2. Add A Touch Of Protein To All Recipes
Another simple trick to enhance protein intake is to add one protein-rich ingredient to every recipe. This way, you don’t have to worry about having too few choices for your meals. You can relish a variety of your favorite foods without worrying about your protein intake.
For example, add a handful of pecans or chopped almonds to salad, stir fry, desserts. Nuts are a crunchy and tasty source of proteins packed with antioxidants. They can also enrich the texture of your recipe. Top it with a tahini salad dressing prepared with a spoonful of lemon juice, half spoon dressing oil, and tahini, along with some mustard, spices, and herbs to create a perfect symphony of flavors in your salad.
Experiment with alternatives for creating perfect burger patties such as black beans, quinoa, tofu, soybeans. These ingredients can provide necessary fiber for the body while offering a texture very similar to meat patties. Replace mayonnaise or any other sauces with a spoonful hummus for the burgers, sandwiches, tacos, and rolls.

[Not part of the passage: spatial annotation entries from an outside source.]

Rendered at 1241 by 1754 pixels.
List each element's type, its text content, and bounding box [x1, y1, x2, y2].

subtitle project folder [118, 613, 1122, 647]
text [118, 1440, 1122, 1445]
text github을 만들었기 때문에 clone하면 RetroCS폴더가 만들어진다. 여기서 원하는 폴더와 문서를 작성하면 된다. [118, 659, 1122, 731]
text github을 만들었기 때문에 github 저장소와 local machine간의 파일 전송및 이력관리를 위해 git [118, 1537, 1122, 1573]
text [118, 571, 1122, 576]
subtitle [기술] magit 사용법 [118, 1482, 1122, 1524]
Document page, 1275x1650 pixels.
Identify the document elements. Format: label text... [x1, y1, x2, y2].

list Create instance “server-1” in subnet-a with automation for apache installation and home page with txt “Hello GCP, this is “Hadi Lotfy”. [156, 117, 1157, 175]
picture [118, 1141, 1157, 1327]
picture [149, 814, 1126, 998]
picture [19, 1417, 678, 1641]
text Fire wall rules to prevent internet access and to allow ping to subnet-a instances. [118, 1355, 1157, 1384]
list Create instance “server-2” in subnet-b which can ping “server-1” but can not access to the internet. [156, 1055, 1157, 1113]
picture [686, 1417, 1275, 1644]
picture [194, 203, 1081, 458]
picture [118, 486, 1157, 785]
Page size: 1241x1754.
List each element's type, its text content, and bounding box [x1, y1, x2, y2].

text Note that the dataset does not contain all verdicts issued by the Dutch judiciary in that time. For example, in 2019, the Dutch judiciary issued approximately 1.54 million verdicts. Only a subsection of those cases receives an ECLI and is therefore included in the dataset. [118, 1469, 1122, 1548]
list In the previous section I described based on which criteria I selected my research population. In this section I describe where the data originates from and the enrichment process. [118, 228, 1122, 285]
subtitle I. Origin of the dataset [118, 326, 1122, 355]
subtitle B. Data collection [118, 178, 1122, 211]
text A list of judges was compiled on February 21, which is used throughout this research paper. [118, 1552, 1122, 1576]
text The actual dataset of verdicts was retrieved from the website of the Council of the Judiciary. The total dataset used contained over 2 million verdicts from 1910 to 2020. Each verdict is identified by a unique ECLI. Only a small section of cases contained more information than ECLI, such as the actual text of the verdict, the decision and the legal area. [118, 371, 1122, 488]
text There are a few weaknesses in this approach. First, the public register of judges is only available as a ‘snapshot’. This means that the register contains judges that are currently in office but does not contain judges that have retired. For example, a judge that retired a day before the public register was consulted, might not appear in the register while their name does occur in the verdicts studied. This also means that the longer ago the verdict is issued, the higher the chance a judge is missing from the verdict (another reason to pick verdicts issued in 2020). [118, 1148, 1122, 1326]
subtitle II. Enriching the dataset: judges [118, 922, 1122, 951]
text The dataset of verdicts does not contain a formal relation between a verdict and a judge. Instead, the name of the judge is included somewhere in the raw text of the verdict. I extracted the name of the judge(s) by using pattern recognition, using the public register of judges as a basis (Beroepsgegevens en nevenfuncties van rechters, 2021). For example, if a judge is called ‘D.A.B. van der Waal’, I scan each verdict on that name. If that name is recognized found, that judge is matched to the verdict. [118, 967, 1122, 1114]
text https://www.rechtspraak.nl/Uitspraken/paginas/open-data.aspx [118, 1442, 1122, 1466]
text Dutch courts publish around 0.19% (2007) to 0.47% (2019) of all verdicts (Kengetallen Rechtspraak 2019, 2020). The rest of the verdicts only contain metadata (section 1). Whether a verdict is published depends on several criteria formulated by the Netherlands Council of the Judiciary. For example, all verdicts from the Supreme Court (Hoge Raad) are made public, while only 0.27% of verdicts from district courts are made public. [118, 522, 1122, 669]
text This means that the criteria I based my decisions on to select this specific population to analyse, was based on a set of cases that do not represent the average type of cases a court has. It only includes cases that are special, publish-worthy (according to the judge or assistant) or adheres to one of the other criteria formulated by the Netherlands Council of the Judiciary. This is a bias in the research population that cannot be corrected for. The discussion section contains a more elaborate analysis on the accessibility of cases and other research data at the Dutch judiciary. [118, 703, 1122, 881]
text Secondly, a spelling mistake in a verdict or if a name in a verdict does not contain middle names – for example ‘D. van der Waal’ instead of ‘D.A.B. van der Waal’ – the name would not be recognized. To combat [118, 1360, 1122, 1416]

Don’t forget to add pepitas or roasted pumpkin seeds while preparing homemade hummus to elevate the protein concentration. You can also include these seeds as toppings for Greek yogurt or oatmeal. Pesto sauce is yet another great choice to experiment with protein toppings. Add a scoopful of almonds, walnuts, or pine nuts while preparing the sauce to double the protein delivery.
3. Don't Forget Proteins When You Snack
Try to sneak in some protein when you are craving to snack. Create a homemade protein bar that you can carry everywhere and munch on whenever needed. It is a great way to consume healthy snacks while on the go. A protein-rich snack will make sure you stay clear from unhealthy junk foods while you also add some extra macronutrients.
You can also have a couple of hard-boiled eggs that are filling and nutritious. Try dipping them in some hummus to add flavors. Greek yogurt with flaxseed, macadamia nut, or pine nut toppings is also an excellent choice. Even plain cheese can be an ideal snacking choice.
A delicious bowl of stir-fried brussels sprouts after a long workout can enhance the repairing and healing process to help build muscles faster. Adding peanut butter to a cocktail of cut fruits can add a creamy texture and nutty flavor. A scoop of peanut butter to your protein smoothies is also a great choice to double the protein availability. Edamame is yet another excellent choice to induce healthy protein in the body. It is a steamed form of unripened soybeans that contains almost 17 grams of protein.
Inadequate protein intake can have severe consequences on muscle mass, bone density, cell regeneration, and healing that can pose a challenge for mobility. Consider these three simple means of introducing the necessary levels of protein in your diet every day. This way, you can enjoy a delicious and nutritious meal that can enhance your overall health and wellness.